Pena e Compaixão



Mesmo sabendo que são palavras que o Aurélio nos apresenta como sinônimas, vou tentar aqui distinguí-las, sem, no entanto, criar também uma nova regra para a língua portuguesa. Como pressuposto utilizo o entendimento que formulei a partir do uso coloquial das expressões.
Entendo a compaixão como sentimento mais nobre que a pena. Quem sente pena apenas concebe a existência do sofrimento alheio e, por vezes, concebe também a sua inferioridade. Quem sente compaixão sofre com o sofrimento alheio, incomoda-se com ele, não enxerga no outro a inferioridade e sim a necessidade que tem de ser ajudado. Aquele que sente pena tenta, mesmo que não perceba, se engrandece, se tornar superior diante da situação alheia de inferioridade. 
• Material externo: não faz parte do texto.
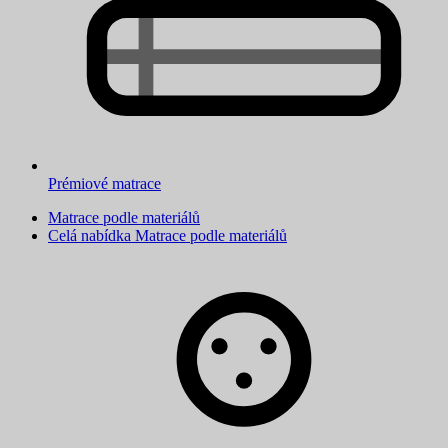
Prémiové matrace
Matrace podle materiálů
Celá nabídka Matrace podle materiálů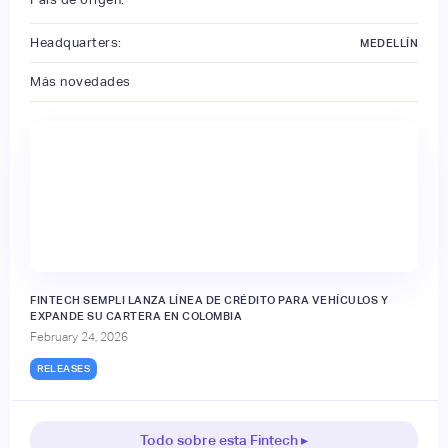
Headquarters:
MEDELLÍN
Más novedades
FINTECH SEMPLI LANZA LÍNEA DE CRÉDITO PARA VEHÍCULOS Y
EXPANDE SU CARTERA EN COLOMBIA
February 24, 2026
RELEASES
Todo sobre esta Fintech ▸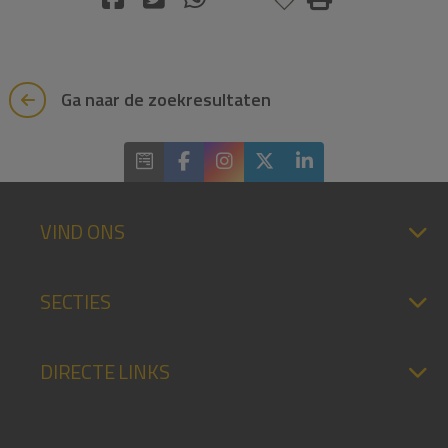
Ga naar de zoekresultaten
VIND ONS
SECTIES
DIRECTE LINKS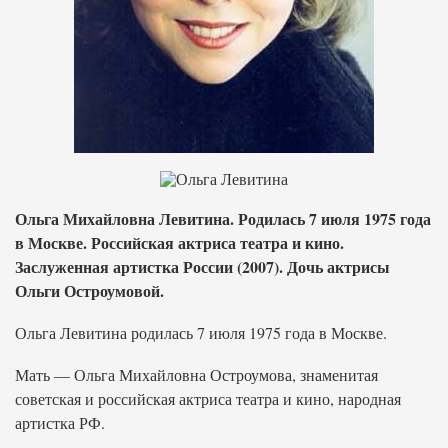
Ольга Михайловна Левитина. Родилась 7 июля 1975 года
в Москве. Российская актриса театра и кино.
Заслуженная артистка России (2007). Дочь актрисы
Ольги Остроумовой.
Ольга Левитина родилась 7 июля 1975 года в Москве.
Мать — Ольга Михайловна Остроумова, знаменитая
советская и российская актриса театра и кино, народная
артистка РФ.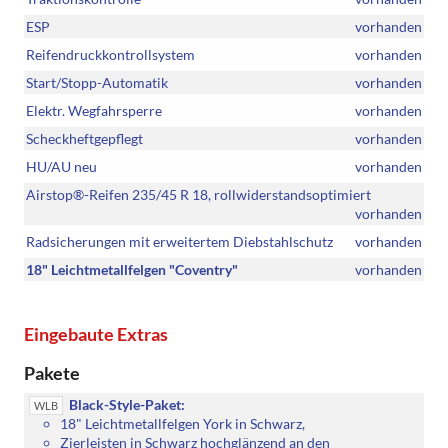
ESP
vorhanden
Reifendruckkontrollsystem
vorhanden
Start/Stopp-Automatik
vorhanden
Elektr. Wegfahrsperre
vorhanden
Scheckheftgepflegt
vorhanden
HU/AU neu
vorhanden
Airstop®-Reifen 235/45 R 18, rollwiderstandsoptimiert
vorhanden
Radsicherungen mit erweitertem Diebstahlschutz
vorhanden
18" Leichtmetallfelgen "Coventry"
vorhanden
Eingebaute Extras
Pakete
Black-Style-Paket:
WLB
18" Leichtmetallfelgen York in Schwarz,
Zierleisten in Schwarz hochglänzend an den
A partir daqui já se pode perceber a falta de nobreza do sentimento da pena, que muitas vezes trás consigo uma certa felicidade. Felicidade que surge com a constatação do sofrimento alheio. Muitos não a percebem, outros a deixam transparecer.
É certo também que existem aqueles que encontram a felicidade sempre que ajudam os outros, mas há que se distinguir a felicidade que surge com a percepção da melhora da situação alheia com aquela que surge com a simples demonstração de “poder” de quem ajuda. Há aqueles que se sentem felizes e engrandecidos diante da demonstração de solidariedade que deram, sem, no entanto, estarem verdadeiramente preocupados com as conseqüências do que fez.
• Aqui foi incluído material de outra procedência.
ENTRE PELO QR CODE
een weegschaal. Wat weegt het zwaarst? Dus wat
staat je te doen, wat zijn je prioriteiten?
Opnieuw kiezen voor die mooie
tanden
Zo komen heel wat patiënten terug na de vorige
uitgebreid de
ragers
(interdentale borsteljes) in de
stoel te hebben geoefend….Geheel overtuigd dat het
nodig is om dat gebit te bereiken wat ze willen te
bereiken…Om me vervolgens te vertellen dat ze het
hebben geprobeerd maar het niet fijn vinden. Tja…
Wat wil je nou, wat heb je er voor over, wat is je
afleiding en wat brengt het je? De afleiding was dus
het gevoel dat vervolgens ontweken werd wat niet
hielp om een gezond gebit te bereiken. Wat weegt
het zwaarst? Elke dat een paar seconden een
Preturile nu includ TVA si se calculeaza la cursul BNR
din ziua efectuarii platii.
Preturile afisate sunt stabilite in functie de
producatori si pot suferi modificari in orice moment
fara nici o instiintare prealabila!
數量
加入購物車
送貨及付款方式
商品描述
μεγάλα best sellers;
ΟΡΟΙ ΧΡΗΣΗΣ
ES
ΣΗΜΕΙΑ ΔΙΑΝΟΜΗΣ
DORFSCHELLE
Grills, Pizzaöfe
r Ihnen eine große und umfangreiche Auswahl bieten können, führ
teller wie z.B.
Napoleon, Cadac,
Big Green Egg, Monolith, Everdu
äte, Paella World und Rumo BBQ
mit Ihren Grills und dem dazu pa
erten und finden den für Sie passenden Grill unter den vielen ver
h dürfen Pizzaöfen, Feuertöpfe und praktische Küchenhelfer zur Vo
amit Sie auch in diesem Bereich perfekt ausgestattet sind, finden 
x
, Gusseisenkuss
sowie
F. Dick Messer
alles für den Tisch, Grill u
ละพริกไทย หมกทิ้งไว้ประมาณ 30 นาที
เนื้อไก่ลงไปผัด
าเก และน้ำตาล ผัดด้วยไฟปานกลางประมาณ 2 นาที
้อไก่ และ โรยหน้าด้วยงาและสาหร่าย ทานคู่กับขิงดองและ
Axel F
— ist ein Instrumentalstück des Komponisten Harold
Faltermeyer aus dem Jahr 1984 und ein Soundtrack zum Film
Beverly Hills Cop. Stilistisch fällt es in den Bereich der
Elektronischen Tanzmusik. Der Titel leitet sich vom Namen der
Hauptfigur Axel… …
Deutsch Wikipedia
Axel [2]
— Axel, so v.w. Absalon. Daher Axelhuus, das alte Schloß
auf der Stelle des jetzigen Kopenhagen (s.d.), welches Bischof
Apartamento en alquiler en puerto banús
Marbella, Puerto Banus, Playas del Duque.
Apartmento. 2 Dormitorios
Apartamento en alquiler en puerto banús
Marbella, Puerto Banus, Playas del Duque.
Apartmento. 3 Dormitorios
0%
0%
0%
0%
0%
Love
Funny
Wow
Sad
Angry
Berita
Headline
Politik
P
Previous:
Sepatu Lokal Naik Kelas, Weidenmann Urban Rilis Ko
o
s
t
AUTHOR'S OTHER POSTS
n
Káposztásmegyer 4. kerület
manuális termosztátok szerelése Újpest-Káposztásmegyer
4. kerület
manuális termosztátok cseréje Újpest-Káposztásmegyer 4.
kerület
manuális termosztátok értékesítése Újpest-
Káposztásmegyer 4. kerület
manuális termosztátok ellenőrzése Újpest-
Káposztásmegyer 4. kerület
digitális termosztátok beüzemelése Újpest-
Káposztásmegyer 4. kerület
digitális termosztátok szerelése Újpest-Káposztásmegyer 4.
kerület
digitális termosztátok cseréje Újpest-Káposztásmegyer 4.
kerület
É por isso que não vejo com bons olhos toda e qualquer ação de solidariedade. Muitas delas se prestam apenas à satisfação momentânea de quem ajuda, porque se engrandece com ela. Entidades religiosas e políticas se engrandecem com demonstrações de caridade que não possuem em essência nenhuma demonstração de compaixão. E todos nós sabemos o porque dessas ações.
Admiro mais a postura daqueles que, cientes das leis de ação e reação, preferem interferir no alheio apenas quando intimamente tocados, desconhecem o sentimento da pena, mas se compadecem com aqueles que amam e com outros que por ventura venham a amar. Admiro ainda mais aqueles que não restringem seus atos de amor aos que lhe são próximos, compadecem-se com aqueles que necessitam de ajuda, doam-se por completo.
Esses, quando morrem, costuma-se chamá-los de santos – é o que, por exemplo, aconteceu com Chico Xavier - o que pra mim não passa de grande afronta, seus atos não podem ser comparados aos dos santos de antigamente, a história nos conta sobre o porque das santificações, mas não cabe aqui discutir-se isso. O que se sabe é que a nossa sociedade, culturalmente influenciada pelo catolicismo, prefere ainda valorizar aquele que sente pena, e enxerga com maus olhos o que se mantém mais rijo diante de certas situações e age apenas quando tomado pelo sentimento da compaixão.
Obviamente, aquele que trabalha em prol dos outros, seja buscando o benefício próprio ou beneficio alheio, já está indo num bom caminho, mas fundamental é perceber o que, em verdade, cada um precisa. A experiência da dor é fundamental à evolução moral do indivíduo. Defendo a idéia de que o que se aprende com os próprios erros é muito mais válido do que o que se aprende com a observação. Por isso é fundamental que aquele a quem se quer ajudar, tenha, de antemão, se disposto a ser ajudado. Não só para não desperdiçar energias, mas também para não atrapalhar a sua evolução. Pobre daqueles que acreditam que se ganha créditos com Deus sempre que se ajuda alguém. Se isto é feito só por um sentimento de pena, ou objetivando o auferimento do referido crédito, é lógico que os efeitos desta ação não vão ser os mesmos daqueles que resultam do sentimento da compaixão.
Há aqueles também que auxiliam o próximo apenas por uma necessidade de desencargo de consciência. Acreditam haver necessidade em sentir-se pena dos outros. O que é totalmente desprovido de lógica, deve-se, na verdade, buscar-se o sentimento da compaixão, sem forçá-lo, não há compaixão na artificialidade. Não age com compaixão aquele que faz pelo prazer próprio, não age com compaixão aquele que ajuda para demonstrar que pode ou para se inflar de orgulho e dizer: eu também ajudei.
Deve-se, portanto, buscar-se agir com compaixão. Até mesmo a mais simplória das doações deve ser gerada a partir deste nobre sentimento. Sentir compaixão é doar ao próximo um pouco de si mesmo, é reservar lugar para ele entre os seus pensamentos, é dividir a angústia e os sofrimentos e, por fim, felicitar-se junto com o outro pelo seu engrandecimento.